* [Brief] Each entry below must be given again word for word, with no pictures.

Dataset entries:
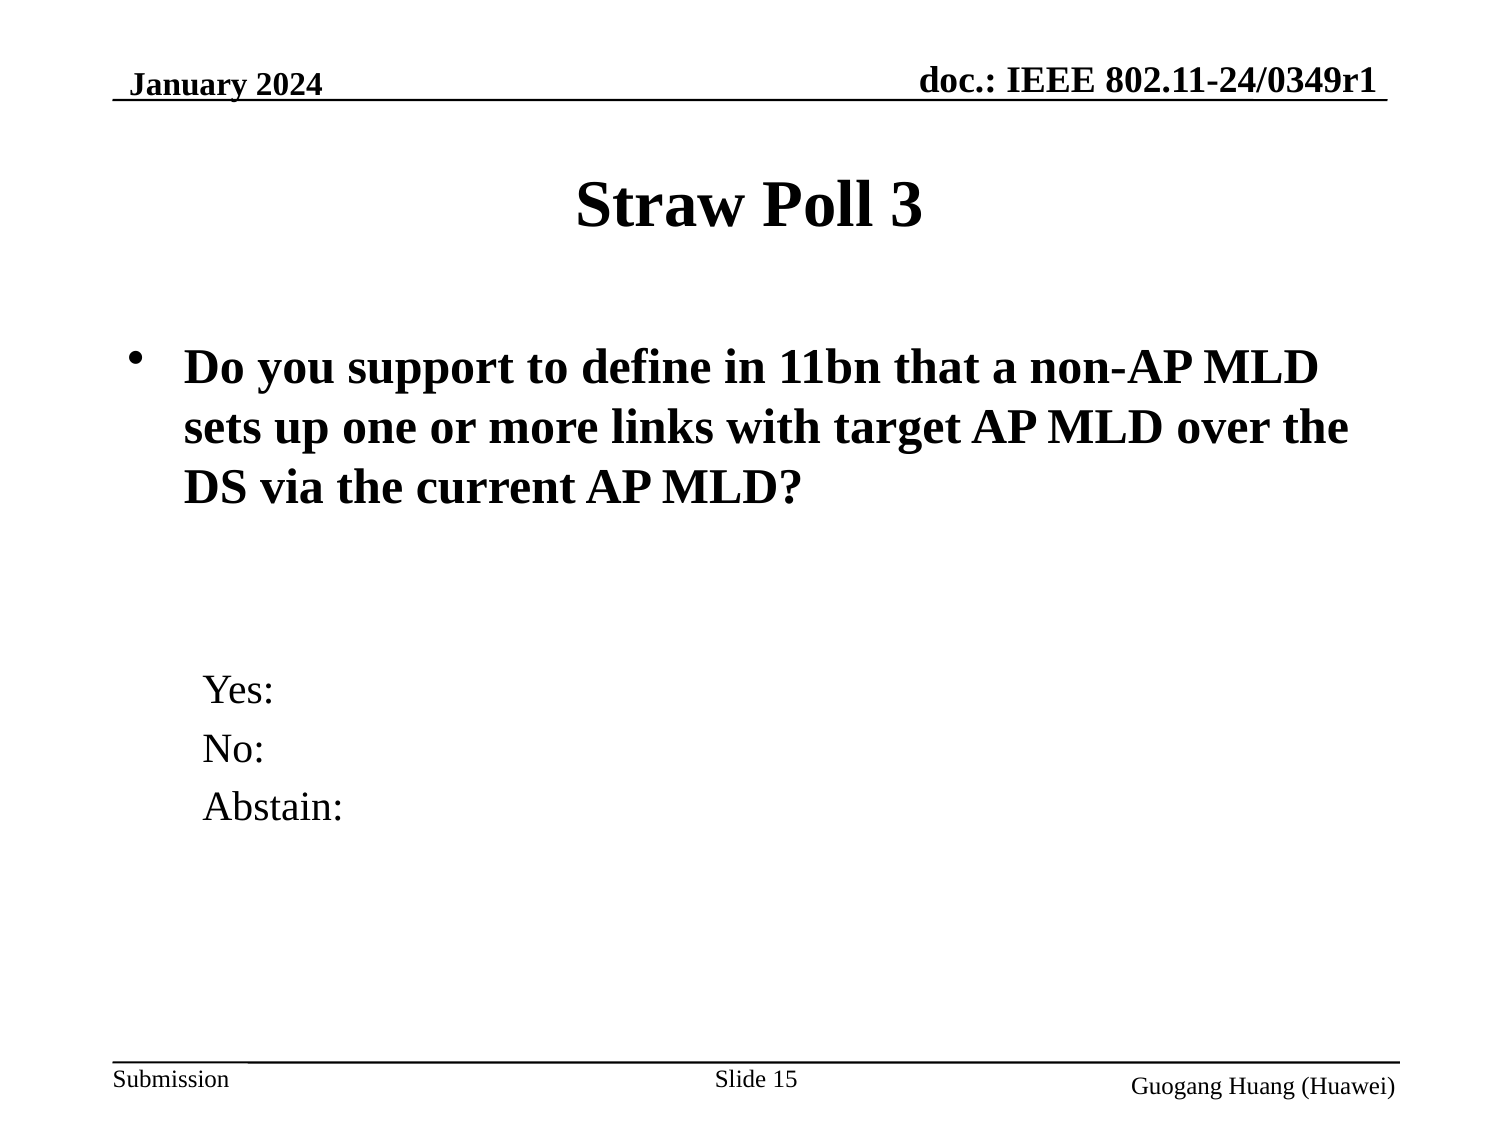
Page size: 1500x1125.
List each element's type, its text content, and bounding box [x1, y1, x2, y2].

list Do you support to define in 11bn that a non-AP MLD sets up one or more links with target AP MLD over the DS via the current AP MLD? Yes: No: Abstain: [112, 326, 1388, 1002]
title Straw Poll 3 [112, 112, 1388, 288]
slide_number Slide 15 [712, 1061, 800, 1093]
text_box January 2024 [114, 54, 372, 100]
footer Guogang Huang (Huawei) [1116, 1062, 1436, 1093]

* [Completed exercise]
Page size: 1500x1125.
List each element's type, its text content, and bounding box [x1, y1, x2, y2].

list Do you support to define in 11bn that a non-AP MLD sets up one or more links with target AP MLD over the DS via the current AP MLD? Yes: No: Abstain: [112, 326, 1388, 1002]
title Straw Poll 3 [112, 112, 1388, 288]
slide_number Slide 15 [712, 1061, 800, 1093]
text_box January 2024 [114, 54, 372, 100]
footer Guogang Huang (Huawei) [1116, 1062, 1436, 1093]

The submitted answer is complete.